Incorporating biotic interactions
The introduction of biotic factors provides further complexity in evaluating evolutionary changes. They impact the extent to which selection favours local climate adaptation (O'Brien et al., 2022) and have a direct impact by trading off against stress tolerance. Some of the best-known examples of climate change affecting ecosystems involve biotic interactions. For instance, bark beetles have caused enormous tree mortality in the northern hemisphere, both directly and through their interactions with the microbial community that affects the damage (Sallé et al., 2014; Stadelmann et al., 2013). Evolutionary changes in response to biotic resources will often be complex and unpredictable. For instance, in brown argus butterflies, high-dispersal genotypes colonizing new areas available under climate change have unexpectedly become more specialized on their plant hosts (Bridle et al., 2014). While biotic interactions may affect species susceptibility to climate change (Alton and Kellermann, 2023; Hector et al., 2022, 2021) and predictions of range shifts under climate change (Davis et al., 1998), it is not known whether biotic interactions have much direct impact on the expression of adaptive genetic variation and evolutionary potential; this could be tested experimentally.
Testing predictions
Experimental results on evolutionary adaptation in invertebrates have rarely been linked to climate change effects under field situations. Above we have discussed a few examples, such as the evolution of heat tolerance in Daphnia. Other examples include: (1) abundance changes in two pest aphids in China where repeated heat waves have favoured the aphid species capable of genetic adaptation and showing cross-generation plasticity (Zhu et al., 2021); (2) Colias butterflies that have evolved wing melanization patterns that benefit thermoregulation under warming conditions (Nielsen and Kingsolver, 2020); (3) the classic case of diapause induction evolution in pitcher plant mosquitoes (Bradshaw and Holzapfel, 2008); and (4) changes in dispersal phenotypes in water striders (Harada et al., 2011). Evolutionary changes have also been detected in invasive invertebrate species so that their climate niche has expanded (e.g. Hill et al., 2013), suggesting rapid evolution once populations are no longer constrained by soft selection limits as a result of asymmetric gene flow. Many more studies are needed where predictions from experimental data are matched to the presence (or absence) of evolutionary changes detected under field conditions that include biotic interactions (Fig. 1).
Conclusions
In some ways, we have made a lot of progress in evaluating the evolutionary potential of invertebrates to adapt to climate change, highlighting the presence of genetic variation for many (but not all) traits that are relevant to climate change, demonstrating selection responses in laboratory environments that are expected to simulate some aspects of climate change, and showing past evidence of adaptation to climatic gradients.
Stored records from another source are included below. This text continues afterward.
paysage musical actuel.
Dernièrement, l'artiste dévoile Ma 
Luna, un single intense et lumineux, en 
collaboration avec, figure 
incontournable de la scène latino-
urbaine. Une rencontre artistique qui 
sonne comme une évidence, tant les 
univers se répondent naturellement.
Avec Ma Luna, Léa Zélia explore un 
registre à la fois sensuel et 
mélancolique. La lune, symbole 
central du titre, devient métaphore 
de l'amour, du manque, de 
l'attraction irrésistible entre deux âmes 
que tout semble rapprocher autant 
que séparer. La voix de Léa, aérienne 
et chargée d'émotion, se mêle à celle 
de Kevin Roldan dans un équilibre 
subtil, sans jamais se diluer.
However, there is complexity in the dependence of adaptive responses on the environmental context that influences both the expression of genetic variation and the nature of selective processes across time. This is particularly the case when extreme and uncommon events are often defining the ecological impact of climate change. We suspect that separation between soft and hard selection limits is a useful framework to assess evolutionary vulnerability and to direct genomic efforts aimed at evaluating climate change adaptation across groups of species. Far more effort is needed to track evolutionary changes (or the lack of them) across related species where it is possible to link laboratory data to field outcomes. Clearly, there is evidence for climate adaptation in invertebrates that have encountered new climate conditions, and with additional studies that extend from the laboratory to the field level, we hope that more generalities will emerge about predicting vulnerability.
References
Competing interests
The authors declare no competing or financial interests.